((
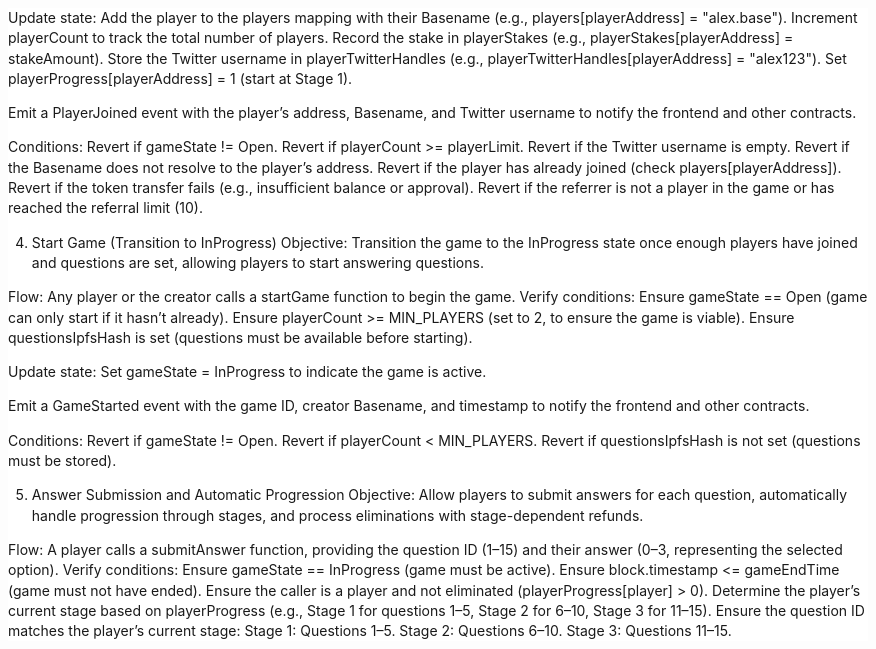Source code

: 
Update state:
Add the player to the players mapping with their Basename (e.g., players[playerAddress] = "alex.base").
Increment playerCount to track the total number of players.
Record the stake in playerStakes (e.g., playerStakes[playerAddress] = stakeAmount).
Store the Twitter username in playerTwitterHandles (e.g., playerTwitterHandles[playerAddress] = "alex123").
Set playerProgress[playerAddress] = 1 (start at Stage 1).


Emit a PlayerJoined event with the player’s address, Basename, and Twitter username to notify the frontend and other contracts.


Conditions:
Revert if gameState != Open.
Revert if playerCount >= playerLimit.
Revert if the Twitter username is empty.
Revert if the Basename does not resolve to the player’s address.
Revert if the player has already joined (check players[playerAddress]).
Revert if the token transfer fails (e.g., insufficient balance or approval).
Revert if the referrer is not a player in the game or has reached the referral limit (10).




4. Start Game (Transition to InProgress)
Objective: Transition the game to the InProgress state once enough players have joined and questions are set, allowing players to start answering questions.

Flow:
Any player or the creator calls a startGame function to begin the game.
Verify conditions:
Ensure gameState == Open (game can only start if it hasn’t already).
Ensure playerCount >= MIN_PLAYERS (set to 2, to ensure the game is viable).
Ensure questionsIpfsHash is set (questions must be available before starting).


Update state:
Set gameState = InProgress to indicate the game is active.


Emit a GameStarted event with the game ID, creator Basename, and timestamp to notify the frontend and other contracts.


Conditions:
Revert if gameState != Open.
Revert if playerCount < MIN_PLAYERS.
Revert if questionsIpfsHash is not set (questions must be stored).




5. Answer Submission and Automatic Progression
Objective: Allow players to submit answers for each question, automatically handle progression through stages, and process eliminations with stage-dependent refunds.

Flow:
A player calls a submitAnswer function, providing the question ID (1–15) and their answer (0–3, representing the selected option).
Verify conditions:
Ensure gameState == InProgress (game must be active).
Ensure block.timestamp <= gameEndTime (game must not have ended).
Ensure the caller is a player and not eliminated (playerProgress[player] > 0).
Determine the player’s current stage based on playerProgress (e.g., Stage 1 for questions 1–5, Stage 2 for 6–10, Stage 3 for 11–15).
Ensure the question ID matches the player’s current stage:
Stage 1: Questions 1–5.
Stage 2: Questions 6–10.
Stage 3: Questions 11–15.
))
ASSIGNMENT:
Would you please reproduce every line from the one containing "Any player or" through the final line of the listing, and only those lines?

RESPONSE:
Any player or the creator calls a startGame function to begin the game.
Verify conditions:
Ensure gameState == Open (game can only start if it hasn’t already).
Ensure playerCount >= MIN_PLAYERS (set to 2, to ensure the game is viable).
Ensure questionsIpfsHash is set (questions must be available before starting).


Update state:
Set gameState = InProgress to indicate the game is active.


Emit a GameStarted event with the game ID, creator Basename, and timestamp to notify the frontend and other contracts.


Conditions:
Revert if gameState != Open.
Revert if playerCount < MIN_PLAYERS.
Revert if questionsIpfsHash is not set (questions must be stored).




5. Answer Submission and Automatic Progression
Objective: Allow players to submit answers for each question, automatically handle progression through stages, and process eliminations with stage-dependent refunds.

Flow:
A player calls a submitAnswer function, providing the question ID (1–15) and their answer (0–3, representing the selected option).
Verify conditions:
Ensure gameState == InProgress (game must be active).
Ensure block.timestamp <= gameEndTime (game must not have ended).
Ensure the caller is a player and not eliminated (playerProgress[player] > 0).
Determine the player’s current stage based on playerProgress (e.g., Stage 1 for questions 1–5, Stage 2 for 6–10, Stage 3 for 11–15).
Ensure the question ID matches the player’s current stage:
Stage 1: Questions 1–5.
Stage 2: Questions 6–10.
Stage 3: Questions 11–15.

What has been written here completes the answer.